What you are asked to do = An exact repetition of the records is required. Leave nothing out.

Study material =
....

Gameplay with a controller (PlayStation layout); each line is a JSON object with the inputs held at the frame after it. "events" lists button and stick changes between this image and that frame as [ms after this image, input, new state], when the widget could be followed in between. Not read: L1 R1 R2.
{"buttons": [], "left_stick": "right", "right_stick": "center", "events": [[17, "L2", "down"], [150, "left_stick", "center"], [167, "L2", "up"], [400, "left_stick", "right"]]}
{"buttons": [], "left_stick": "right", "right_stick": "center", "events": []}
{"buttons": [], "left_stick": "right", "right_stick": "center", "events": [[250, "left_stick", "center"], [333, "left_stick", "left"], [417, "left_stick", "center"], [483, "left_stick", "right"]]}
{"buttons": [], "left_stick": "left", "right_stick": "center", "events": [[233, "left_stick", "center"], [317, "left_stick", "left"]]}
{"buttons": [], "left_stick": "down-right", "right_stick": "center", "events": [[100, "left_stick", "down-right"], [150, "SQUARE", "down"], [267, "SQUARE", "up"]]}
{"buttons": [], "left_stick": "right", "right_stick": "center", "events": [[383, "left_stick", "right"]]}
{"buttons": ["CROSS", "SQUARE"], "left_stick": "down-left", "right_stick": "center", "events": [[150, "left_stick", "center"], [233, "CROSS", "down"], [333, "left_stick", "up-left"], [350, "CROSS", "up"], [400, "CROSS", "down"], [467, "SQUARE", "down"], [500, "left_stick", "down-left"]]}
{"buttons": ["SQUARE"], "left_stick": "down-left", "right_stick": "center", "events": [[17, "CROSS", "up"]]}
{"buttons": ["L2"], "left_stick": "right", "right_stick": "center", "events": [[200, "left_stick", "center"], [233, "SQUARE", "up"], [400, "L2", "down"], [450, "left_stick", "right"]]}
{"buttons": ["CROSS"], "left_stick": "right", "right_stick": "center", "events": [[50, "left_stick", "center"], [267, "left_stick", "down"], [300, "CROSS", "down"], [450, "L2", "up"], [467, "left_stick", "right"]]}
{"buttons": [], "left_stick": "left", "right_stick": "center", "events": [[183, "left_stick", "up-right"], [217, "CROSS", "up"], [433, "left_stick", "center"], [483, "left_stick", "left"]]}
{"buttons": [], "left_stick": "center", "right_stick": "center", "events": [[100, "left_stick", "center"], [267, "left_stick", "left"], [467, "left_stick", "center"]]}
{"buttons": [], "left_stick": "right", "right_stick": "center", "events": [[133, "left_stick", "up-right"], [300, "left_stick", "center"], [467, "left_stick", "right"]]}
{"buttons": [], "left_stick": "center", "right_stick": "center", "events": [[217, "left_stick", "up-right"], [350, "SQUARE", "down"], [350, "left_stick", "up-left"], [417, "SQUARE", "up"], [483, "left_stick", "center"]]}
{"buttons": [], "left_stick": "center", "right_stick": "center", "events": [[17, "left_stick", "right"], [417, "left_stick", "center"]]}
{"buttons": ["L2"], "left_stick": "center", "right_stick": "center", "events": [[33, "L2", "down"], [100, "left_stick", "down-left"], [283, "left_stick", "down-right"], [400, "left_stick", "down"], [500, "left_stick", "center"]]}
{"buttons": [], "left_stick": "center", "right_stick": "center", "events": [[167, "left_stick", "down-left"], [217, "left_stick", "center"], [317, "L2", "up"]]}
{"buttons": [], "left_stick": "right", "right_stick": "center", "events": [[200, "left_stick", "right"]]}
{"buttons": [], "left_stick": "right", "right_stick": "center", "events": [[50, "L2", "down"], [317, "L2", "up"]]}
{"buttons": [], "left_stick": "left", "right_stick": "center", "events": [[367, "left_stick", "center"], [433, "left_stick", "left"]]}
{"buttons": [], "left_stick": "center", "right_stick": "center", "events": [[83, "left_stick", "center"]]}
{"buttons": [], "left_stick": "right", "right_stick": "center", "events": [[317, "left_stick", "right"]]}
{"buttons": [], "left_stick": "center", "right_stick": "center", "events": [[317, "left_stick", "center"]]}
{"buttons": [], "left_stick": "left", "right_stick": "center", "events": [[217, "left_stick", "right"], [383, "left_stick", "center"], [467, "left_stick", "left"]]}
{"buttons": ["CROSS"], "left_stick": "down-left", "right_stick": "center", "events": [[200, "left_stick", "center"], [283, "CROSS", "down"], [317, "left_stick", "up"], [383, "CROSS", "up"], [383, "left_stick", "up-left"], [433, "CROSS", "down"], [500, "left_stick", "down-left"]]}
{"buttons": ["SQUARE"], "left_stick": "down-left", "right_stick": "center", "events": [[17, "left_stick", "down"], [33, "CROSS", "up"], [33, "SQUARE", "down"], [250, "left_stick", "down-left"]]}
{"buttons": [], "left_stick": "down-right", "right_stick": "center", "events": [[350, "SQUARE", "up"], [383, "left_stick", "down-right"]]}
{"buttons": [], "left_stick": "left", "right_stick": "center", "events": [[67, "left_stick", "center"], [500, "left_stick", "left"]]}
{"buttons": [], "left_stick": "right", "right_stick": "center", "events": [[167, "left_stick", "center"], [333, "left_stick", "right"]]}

....

Expected answer =
Gameplay with a controller (PlayStation layout); each line is a JSON object with the inputs held at the frame after it. "events" lists button and stick changes between this image and that frame as [ms after this image, input, new state], when the widget could be followed in between. Not read: L1 R1 R2.
{"buttons": [], "left_stick": "right", "right_stick": "center", "events": [[17, "L2", "down"], [150, "left_stick", "center"], [167, "L2", "up"], [400, "left_stick", "right"]]}
{"buttons": [], "left_stick": "right", "right_stick": "center", "events": []}
{"buttons": [], "left_stick": "right", "right_stick": "center", "events": [[250, "left_stick", "center"], [333, "left_stick", "left"], [417, "left_stick", "center"], [483, "left_stick", "right"]]}
{"buttons": [], "left_stick": "left", "right_stick": "center", "events": [[233, "left_stick", "center"], [317, "left_stick", "left"]]}
{"buttons": [], "left_stick": "down-right", "right_stick": "center", "events": [[100, "left_stick", "down-right"], [150, "SQUARE", "down"], [267, "SQUARE", "up"]]}
{"buttons": [], "left_stick": "right", "right_stick": "center", "events": [[383, "left_stick", "right"]]}
{"buttons": ["CROSS", "SQUARE"], "left_stick": "down-left", "right_stick": "center", "events": [[150, "left_stick", "center"], [233, "CROSS", "down"], [333, "left_stick", "up-left"], [350, "CROSS", "up"], [400, "CROSS", "down"], [467, "SQUARE", "down"], [500, "left_stick", "down-left"]]}
{"buttons": ["SQUARE"], "left_stick": "down-left", "right_stick": "center", "events": [[17, "CROSS", "up"]]}
{"buttons": ["L2"], "left_stick": "right", "right_stick": "center", "events": [[200, "left_stick", "center"], [233, "SQUARE", "up"], [400, "L2", "down"], [450, "left_stick", "right"]]}
{"buttons": ["CROSS"], "left_stick": "right", "right_stick": "center", "events": [[50, "left_stick", "center"], [267, "left_stick", "down"], [300, "CROSS", "down"], [450, "L2", "up"], [467, "left_stick", "right"]]}
{"buttons": [], "left_stick": "left", "right_stick": "center", "events": [[183, "left_stick", "up-right"], [217, "CROSS", "up"], [433, "left_stick", "center"], [483, "left_stick", "left"]]}
{"buttons": [], "left_stick": "center", "right_stick": "center", "events": [[100, "left_stick", "center"], [267, "left_stick", "left"], [467, "left_stick", "center"]]}
{"buttons": [], "left_stick": "right", "right_stick": "center", "events": [[133, "left_stick", "up-right"], [300, "left_stick", "center"], [467, "left_stick", "right"]]}
{"buttons": [], "left_stick": "center", "right_stick": "center", "events": [[217, "left_stick", "up-right"], [350, "SQUARE", "down"], [350, "left_stick", "up-left"], [417, "SQUARE", "up"], [483, "left_stick", "center"]]}
{"buttons": [], "left_stick": "center", "right_stick": "center", "events": [[17, "left_stick", "right"], [417, "left_stick", "center"]]}
{"buttons": ["L2"], "left_stick": "center", "right_stick": "center", "events": [[33, "L2", "down"], [100, "left_stick", "down-left"], [283, "left_stick", "down-right"], [400, "left_stick", "down"], [500, "left_stick", "center"]]}
{"buttons": [], "left_stick": "center", "right_stick": "center", "events": [[167, "left_stick", "down-left"], [217, "left_stick", "center"], [317, "L2", "up"]]}
{"buttons": [], "left_stick": "right", "right_stick": "center", "events": [[200, "left_stick", "right"]]}
{"buttons": [], "left_stick": "right", "right_stick": "center", "events": [[50, "L2", "down"], [317, "L2", "up"]]}
{"buttons": [], "left_stick": "left", "right_stick": "center", "events": [[367, "left_stick", "center"], [433, "left_stick", "left"]]}
{"buttons": [], "left_stick": "center", "right_stick": "center", "events": [[83, "left_stick", "center"]]}
{"buttons": [], "left_stick": "right", "right_stick": "center", "events": [[317, "left_stick", "right"]]}
{"buttons": [], "left_stick": "center", "right_stick": "center", "events": [[317, "left_stick", "center"]]}
{"buttons": [], "left_stick": "left", "right_stick": "center", "events": [[217, "left_stick", "right"], [383, "left_stick", "center"], [467, "left_stick", "left"]]}
{"buttons": ["CROSS"], "left_stick": "down-left", "right_stick": "center", "events": [[200, "left_stick", "center"], [283, "CROSS", "down"], [317, "left_stick", "up"], [383, "CROSS", "up"], [383, "left_stick", "up-left"], [433, "CROSS", "down"], [500, "left_stick", "down-left"]]}
{"buttons": ["SQUARE"], "left_stick": "down-left", "right_stick": "center", "events": [[17, "left_stick", "down"], [33, "CROSS", "up"], [33, "SQUARE", "down"], [250, "left_stick", "down-left"]]}
{"buttons": [], "left_stick": "down-right", "right_stick": "center", "events": [[350, "SQUARE", "up"], [383, "left_stick", "down-right"]]}
{"buttons": [], "left_stick": "left", "right_stick": "center", "events": [[67, "left_stick", "center"], [500, "left_stick", "left"]]}
{"buttons": [], "left_stick": "right", "right_stick": "center", "events": [[167, "left_stick", "center"], [333, "left_stick", "right"]]}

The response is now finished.